## Fragmento de origen

A continuación, me referiré brevemente a algunos dilemas que se fueron presentando y que se relacionan con la experiencia y pertenencia común que compartía con los docentes.
Con el correr del trabajo de campo, observé que en las conversaciones informales y en las entrevistas con ellos, era recurrente que en sus relatos observaran como innecesario relatar con detalle aspectos de la vida cotidiana de la escuela (acerca de su trabajo, cómo eran las rutinas del centro, quiénes eran los jóvenes estudiantes, cómo evaluaban, etc.). Releyendo los registros de campo comencé a observar esta “economía” en sus explicaciones. Una charla entablada con un docente, que se desarrolló durante un recreo en la sala de profesores, puso de manifiesto con crudeza -y paradójicamente- lo “no dicho”. Transcribo un breve fragmento del registro referido a esta conversación:
Luego de la observación y participación en una clase de Educación Cívica, fui junto a X (nombre del profesor) a la sala de profesores. Allí conversé un rato largo con él y Z (nombre de una docente), acerca de cómo evaluaban a los estudiantes. X comenzó a comentarme cómo eran las condiciones de estudio que tenían los estudiantes (concretamente se refirió a que los jóvenes no disponen de tiempo de estudio, más allá del horario escolar) pero rápidamente interrumpió su relato y me dijo: “pero qué te voy a contar a vos, si vos ya sabés como son las cosas acá”. (Registro de campo, 29 de septiembre de 2016)
Transcribo otro fragmento de un registro de la observación de una clase de Historia y Geografía:
Entré al aula con el profesor. Los estudiantes ya estaban sentados en sus bancos. El profesor saludó a los jóvenes y luego me presentó: “Eugenia es docente del Z (nombre de un centro) y viene a ver cómo son las cosas acá. La profe ya sabe que esto no es un formato tradicional, que acá se hace lo que se puede hacer”. (Registro de campo, 12 de mayo de 2016)
Dejo para otra ocasión iniciar una reflexión acerca de una parte del contenido de lo dicho por el profesor (me refiero a la afirmación acerca del “formato no tradicional” de la escuela y “acá se hace lo que se puede hacer”). Acá me detengo en la presunción del docente, la cual no es arbitraria, acerca de lo que yo ya sabía sobre el funcionamiento/características de las escuelas que funcionan en los centros.
Visualizar estas omisiones puso de manifiesto la necesidad de transmitir a los docentes que en verdad yo “no sabía” (antes de ello, por supuesto, era necesario que yo asumiera este desconocimiento), y que era muy importante para mí conocer sus propias experiencias, prácticas y conocimientos. En este sentido, fue muy relevante la lectura atenta de los registros, escuchar con detenimiento a mis interlocutores y el trabajo de producción escrita, lectura y relectura de los datos construidos etnográficamente.

## Qué hacer
1. Según el fragmento sobre el trabajo de campo, ¿qué aspectos de la vida cotidiana de la escuela les parecía innecesario contar con detalle a los docentes? Enuméralos todos.
2. Copia del fragmento sobre el trabajo de campo el tramo entre "A continuación, me" y "con los docentes.", ambos incluidos.
El listado no tiene nada que ver con esto.

Listado del conjunto de datos
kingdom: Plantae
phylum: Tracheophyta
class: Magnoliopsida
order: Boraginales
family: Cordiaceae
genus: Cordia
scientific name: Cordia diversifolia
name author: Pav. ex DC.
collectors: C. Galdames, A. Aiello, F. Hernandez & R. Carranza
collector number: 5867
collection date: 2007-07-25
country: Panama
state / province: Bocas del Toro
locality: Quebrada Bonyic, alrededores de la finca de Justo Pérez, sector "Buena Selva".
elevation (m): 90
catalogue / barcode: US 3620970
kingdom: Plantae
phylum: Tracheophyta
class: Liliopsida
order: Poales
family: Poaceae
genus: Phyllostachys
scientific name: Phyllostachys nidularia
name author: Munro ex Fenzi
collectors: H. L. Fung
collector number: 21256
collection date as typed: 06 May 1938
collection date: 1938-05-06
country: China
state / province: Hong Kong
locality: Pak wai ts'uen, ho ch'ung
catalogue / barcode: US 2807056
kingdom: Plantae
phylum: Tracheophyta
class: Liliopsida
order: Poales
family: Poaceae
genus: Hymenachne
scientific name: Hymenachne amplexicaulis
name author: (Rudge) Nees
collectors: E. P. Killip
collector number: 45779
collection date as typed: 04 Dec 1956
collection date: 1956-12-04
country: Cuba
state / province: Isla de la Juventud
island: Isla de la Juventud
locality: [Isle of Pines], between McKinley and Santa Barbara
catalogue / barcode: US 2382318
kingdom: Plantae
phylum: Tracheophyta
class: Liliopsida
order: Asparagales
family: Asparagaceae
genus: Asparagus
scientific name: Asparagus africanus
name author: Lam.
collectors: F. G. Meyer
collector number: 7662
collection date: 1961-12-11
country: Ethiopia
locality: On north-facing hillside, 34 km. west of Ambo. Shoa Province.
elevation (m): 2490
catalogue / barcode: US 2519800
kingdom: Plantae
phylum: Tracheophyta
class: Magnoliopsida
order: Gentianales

## Respuestas
1.
- Su trabajo
- Cómo eran las rutinas del centro
- Quiénes eran los jóvenes estudiantes
- Cómo evaluaban

2.
A continuación, me referiré brevemente a algunos dilemas que se fueron presentando y que se relacionan con la experiencia y pertenencia común que compartía con los docentes.